Distribute your income so that you can cover both current expenses and your goals (savings or loan repayment). Economists recommend limiting loan payments to no more than 30% of your income.

Also, consider other ways to reach your goals faster, such as overtime work or expense optimization. Adjust your plan accordingly, including future loan payments, additional income, and reduced expenses.

Step 5. Let Your Money Grow

If there’s still time before reaching your goal, it’s better to save using suitable financial instruments. Choose them based on returns, risks, and timeframes. The key is not to leave money idle, as inflation reduces the real value of your savings.

Invested funds generate additional income, which should also be reflected in your financial plan.

Simple Rules

  • Formulate financial goals clearly and honestly, in monetary terms with specific deadlines.
  • Prioritize goals to avoid ending up with trivial items but lacking essentials.
  • Find optimal ways to achieve them — consider all options, even those that seem unrealistic at first.
  • Track income and expenses to stay aware of your financial state.
  • Before adding a purchase to your plan, think a few days whether it’s truly necessary.

And the Most Important — Follow the Plan

Creating a personal financial plan is only half the work.
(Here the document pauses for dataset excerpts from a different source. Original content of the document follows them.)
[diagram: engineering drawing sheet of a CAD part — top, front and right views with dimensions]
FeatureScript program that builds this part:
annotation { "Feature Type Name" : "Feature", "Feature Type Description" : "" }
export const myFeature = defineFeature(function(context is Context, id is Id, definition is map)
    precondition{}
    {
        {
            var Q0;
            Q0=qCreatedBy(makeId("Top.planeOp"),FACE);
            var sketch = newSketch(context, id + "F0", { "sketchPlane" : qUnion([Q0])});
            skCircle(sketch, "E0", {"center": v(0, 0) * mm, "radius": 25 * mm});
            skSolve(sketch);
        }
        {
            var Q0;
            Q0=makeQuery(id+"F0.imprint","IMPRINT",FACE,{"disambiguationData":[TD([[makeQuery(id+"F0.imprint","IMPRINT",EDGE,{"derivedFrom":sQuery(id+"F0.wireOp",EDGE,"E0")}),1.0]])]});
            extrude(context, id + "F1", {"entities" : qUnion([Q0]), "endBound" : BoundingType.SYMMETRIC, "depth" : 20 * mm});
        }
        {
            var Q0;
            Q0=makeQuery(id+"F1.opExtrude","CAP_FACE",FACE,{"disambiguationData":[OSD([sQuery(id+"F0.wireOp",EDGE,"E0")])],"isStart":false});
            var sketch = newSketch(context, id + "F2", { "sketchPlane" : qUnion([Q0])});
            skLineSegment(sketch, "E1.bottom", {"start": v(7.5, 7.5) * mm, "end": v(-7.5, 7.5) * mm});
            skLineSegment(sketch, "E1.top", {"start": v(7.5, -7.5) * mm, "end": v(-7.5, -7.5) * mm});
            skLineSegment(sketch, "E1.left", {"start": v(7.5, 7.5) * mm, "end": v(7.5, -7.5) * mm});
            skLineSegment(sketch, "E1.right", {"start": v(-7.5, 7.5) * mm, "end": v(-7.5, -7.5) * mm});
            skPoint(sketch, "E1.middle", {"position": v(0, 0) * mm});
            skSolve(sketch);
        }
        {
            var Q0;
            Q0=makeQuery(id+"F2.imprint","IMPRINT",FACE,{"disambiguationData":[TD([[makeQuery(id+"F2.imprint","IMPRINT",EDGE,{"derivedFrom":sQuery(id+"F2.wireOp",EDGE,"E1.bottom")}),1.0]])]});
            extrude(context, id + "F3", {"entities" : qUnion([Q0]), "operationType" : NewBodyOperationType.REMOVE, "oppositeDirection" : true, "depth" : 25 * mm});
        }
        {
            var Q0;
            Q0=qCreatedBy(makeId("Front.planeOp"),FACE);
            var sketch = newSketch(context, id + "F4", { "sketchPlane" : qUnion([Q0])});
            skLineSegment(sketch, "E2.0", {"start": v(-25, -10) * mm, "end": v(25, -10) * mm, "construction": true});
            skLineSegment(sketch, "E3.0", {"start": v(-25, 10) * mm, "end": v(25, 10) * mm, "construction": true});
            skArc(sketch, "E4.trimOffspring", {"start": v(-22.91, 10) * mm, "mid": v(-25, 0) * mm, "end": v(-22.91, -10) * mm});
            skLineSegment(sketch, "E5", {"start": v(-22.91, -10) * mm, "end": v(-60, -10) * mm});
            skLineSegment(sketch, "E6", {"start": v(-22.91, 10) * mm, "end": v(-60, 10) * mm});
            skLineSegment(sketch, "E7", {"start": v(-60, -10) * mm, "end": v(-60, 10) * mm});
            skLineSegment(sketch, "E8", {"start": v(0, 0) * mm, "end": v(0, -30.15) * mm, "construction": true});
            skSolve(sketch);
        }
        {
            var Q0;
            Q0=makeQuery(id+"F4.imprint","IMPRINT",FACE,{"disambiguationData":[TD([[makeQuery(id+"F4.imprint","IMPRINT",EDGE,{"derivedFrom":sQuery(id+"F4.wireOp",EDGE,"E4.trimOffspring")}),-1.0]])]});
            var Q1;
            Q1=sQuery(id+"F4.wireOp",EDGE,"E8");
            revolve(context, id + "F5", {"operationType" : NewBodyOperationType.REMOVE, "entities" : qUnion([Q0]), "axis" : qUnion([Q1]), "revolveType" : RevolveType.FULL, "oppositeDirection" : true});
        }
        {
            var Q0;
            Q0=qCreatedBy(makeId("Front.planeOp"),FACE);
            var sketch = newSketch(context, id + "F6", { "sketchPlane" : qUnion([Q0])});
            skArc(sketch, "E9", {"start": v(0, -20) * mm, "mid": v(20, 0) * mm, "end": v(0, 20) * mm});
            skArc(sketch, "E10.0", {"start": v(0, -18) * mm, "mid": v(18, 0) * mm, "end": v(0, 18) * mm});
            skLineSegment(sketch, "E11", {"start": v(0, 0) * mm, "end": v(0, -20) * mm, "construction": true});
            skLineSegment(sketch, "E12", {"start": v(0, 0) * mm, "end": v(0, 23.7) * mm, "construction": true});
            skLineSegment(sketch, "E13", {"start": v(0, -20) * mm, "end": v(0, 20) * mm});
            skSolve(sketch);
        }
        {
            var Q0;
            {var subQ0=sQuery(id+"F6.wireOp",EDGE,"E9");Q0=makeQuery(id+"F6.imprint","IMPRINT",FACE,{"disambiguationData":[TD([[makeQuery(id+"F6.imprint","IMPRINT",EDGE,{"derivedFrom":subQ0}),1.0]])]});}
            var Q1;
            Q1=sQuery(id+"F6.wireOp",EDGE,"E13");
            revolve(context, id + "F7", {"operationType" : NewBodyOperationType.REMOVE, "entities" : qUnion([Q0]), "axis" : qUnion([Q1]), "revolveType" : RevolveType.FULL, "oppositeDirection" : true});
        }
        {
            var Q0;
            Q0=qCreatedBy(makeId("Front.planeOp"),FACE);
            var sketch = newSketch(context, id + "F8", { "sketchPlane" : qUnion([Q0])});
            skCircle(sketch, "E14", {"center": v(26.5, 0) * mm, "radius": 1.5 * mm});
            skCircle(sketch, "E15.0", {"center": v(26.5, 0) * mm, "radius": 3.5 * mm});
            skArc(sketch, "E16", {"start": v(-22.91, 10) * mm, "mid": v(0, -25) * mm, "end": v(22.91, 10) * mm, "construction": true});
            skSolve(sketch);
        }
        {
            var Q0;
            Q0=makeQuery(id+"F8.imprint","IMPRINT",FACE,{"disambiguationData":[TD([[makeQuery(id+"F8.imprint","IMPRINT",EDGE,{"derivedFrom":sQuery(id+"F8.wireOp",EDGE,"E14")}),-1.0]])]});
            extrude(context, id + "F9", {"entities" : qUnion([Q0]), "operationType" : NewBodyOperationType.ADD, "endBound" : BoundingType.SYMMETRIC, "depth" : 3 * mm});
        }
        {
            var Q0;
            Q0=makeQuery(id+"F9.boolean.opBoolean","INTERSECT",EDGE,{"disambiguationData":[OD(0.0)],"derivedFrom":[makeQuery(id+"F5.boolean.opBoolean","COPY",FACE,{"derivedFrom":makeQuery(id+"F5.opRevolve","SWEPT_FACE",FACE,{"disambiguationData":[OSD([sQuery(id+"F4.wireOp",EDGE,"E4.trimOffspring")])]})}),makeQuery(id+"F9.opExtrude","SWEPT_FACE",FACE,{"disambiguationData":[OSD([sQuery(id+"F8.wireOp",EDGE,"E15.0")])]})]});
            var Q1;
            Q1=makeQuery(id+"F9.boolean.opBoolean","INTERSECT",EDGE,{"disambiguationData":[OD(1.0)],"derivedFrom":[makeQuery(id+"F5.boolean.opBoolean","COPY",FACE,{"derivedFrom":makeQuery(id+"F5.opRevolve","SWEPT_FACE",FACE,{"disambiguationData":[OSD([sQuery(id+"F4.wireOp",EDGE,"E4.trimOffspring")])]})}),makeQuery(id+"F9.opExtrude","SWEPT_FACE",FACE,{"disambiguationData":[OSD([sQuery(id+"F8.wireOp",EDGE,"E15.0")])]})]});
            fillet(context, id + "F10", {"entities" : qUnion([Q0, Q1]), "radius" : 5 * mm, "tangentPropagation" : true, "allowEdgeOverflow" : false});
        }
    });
The hardest part is sticking to it. Daily temptations abound, but impulsive purchases only delay your dreams.

Stick to the plan for each expense category. Determine monthly spending limits for food, transportation, car payments, utilities, and other essentials, and adhere strictly to them.

If you fail, especially in the beginning, adjust your plan: redistribute expenses or try to earn more. The key is to stay within the budget and resist the temptation to dip into savings. Otherwise, your financial goals will keep getting postponed.

Record all income and expenses and refer to the plan daily. This keeps you in control of your financial situation. For convenience, consider using financial planning services.